Owners say it’s too early to tell if the campaign has paid off. However, they all appreciate the effort and say they are still recovering from the slump in business caused by the near shutdown of the capital’s water system.
“I can tell you now that we are back on par [with] all three of our restaurants,” said Jeff Good, co-owner of Broad Street, Bravo! Italian Restaurant and Sal & Mookie’s New York Pizza & Ice Cream Joint. “I can’t talk to the other guys [but] I have a feeling they will say the same.”
However, he said the return to parity could not make up for the lost revenue and lost employees. “They just decided it was just too much to continue not knowing if [they’re] can come to work. And they could find jobs quickly just by walking across the river to Flowood,” he said. “And I understand that.”
Restaurants were among the hardest hit businesses during the crisis. This summer, after the state issued consecutive boil-down notices for customers in the city’s surface water system, restaurants have had to spend thousands of extra dollars shipping bottled water, paper plates and plastic utensils to keep customers safe.

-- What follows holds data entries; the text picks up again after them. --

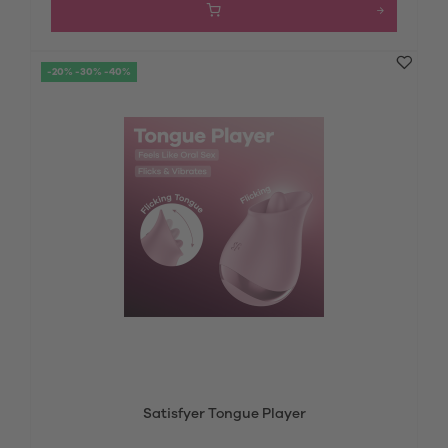
-20% -30% -40%
Satisfyer Tongue Player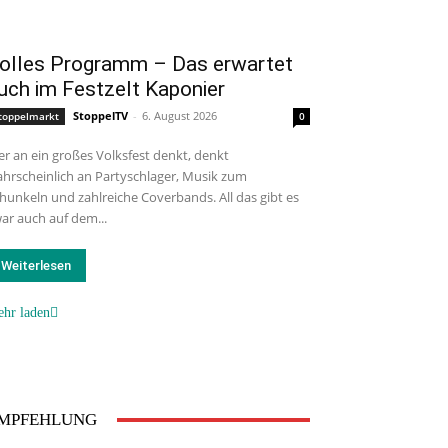
olles Programm – Das erwartet
uch im Festzelt Kaponier
StoppelTV
-
6. August 2026
toppelmarkt
0
r an ein großes Volksfest denkt, denkt
hrscheinlich an Partyschlager, Musik zum
hunkeln und zahlreiche Coverbands. All das gibt es
ar auch auf dem...
Weiterlesen
hr laden
MPFEHLUNG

But David Conn, owner of four restaurants in the metro area, said business at Char and Saltine, his two Jackson locations, didn’t really take off until Jackson’s water crisis made national headlines.

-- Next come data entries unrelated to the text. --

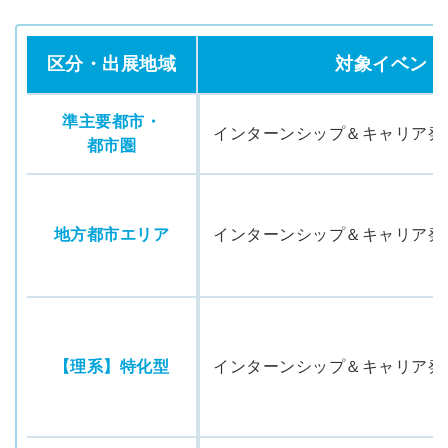
区分・出展地域
対象イベント
準主要都市・
インターンシップ＆キャリア発
都市圏
地方都市エリア
インターンシップ＆キャリア発
【理系】特化型
インターンシップ＆キャリア発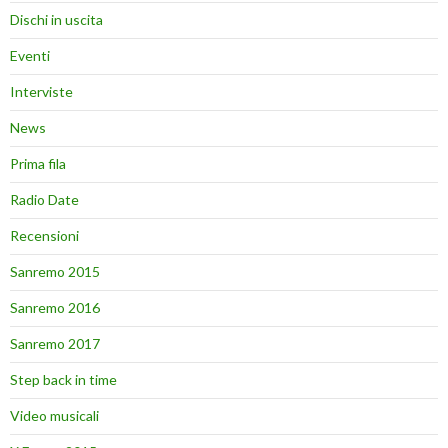
Dischi in uscita
Eventi
Interviste
News
Prima fila
Radio Date
Recensioni
Sanremo 2015
Sanremo 2016
Sanremo 2017
Step back in time
Video musicali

“When we had to boil water and [the system was] still operational, we were fine, we worked it through,” he said. “But that last fight on national news hit it the hardest.”
Today, business at the two locations is down about 15 percent on average, while business is booming at its other two out-of-town locations: Amerigo Flowood and Amerigo Ridgeland.
He believes some customers are wary of returning to Jackson, while other diners have simply made a habit of eating elsewhere.
“We just have to get her out of that habit and bring her back to Jackson,” he said. “But it comes back. We are working flat out on that.”
Jackson was the subject of national and international media in late August and early September after equipment failures at OB Curtis’ water treatment plant prompted Gov. Tate Reeves to temporarily assume control of the city’s water system.
The Mississippi State Department of Health and Human Services assumed management of the water treatment plant, while the National Guard and the Mississippi Emergency Management Agency were deployed to distribute potable and service water.
Days later, water pressure was restored to most residents and businesses in the city, and on September 15, the government’s boil warning that had been in place since July 29 was finally lifted.
Steven O’Neill, managing partner of Manship Wood Fired Kitchen, has seen a “slight rebound” in the business, thanks in part to the success of Jackson State University football. However, he said the numbers are yet to return to pre-crisis levels.
O’Neill hopes the ad campaign will help boost numbers. He also looks forward to the holiday season, which usually brings more business.
“I tell people it’s just as safe to eat in Jackson as anywhere else,” he said. “You know, the water quality is tested by [MSDH] and is being tested by the EPA,” he said. “So, you know, they’re not afraid to put the US under a city-wide boil notification.”
Now the owners are looking to the future, waiting to see what happens when the governor’s state of emergency expires.
Reeves’ declaration of emergency is expected to end on November 22. At that point, Jackson will resume operation of his water system.
The city is currently looking for a private company to manage its two water treatment plants, the well water system and the high storage facility.
Proposals are due November 7th. However, it’s unclear if Jackson will meet the deadline until the state pulls out to have a contractor.
“I just have to let the leaders lead,” said Andy Nesenson, general manager of the downtown Iron Horse Grill. Like other restaurants, the Iron Horse Grill experienced a downturn but was able to return to business thanks to JSU football. “I can’t focus my concern on the what-ifs. I just have to live in the moment.”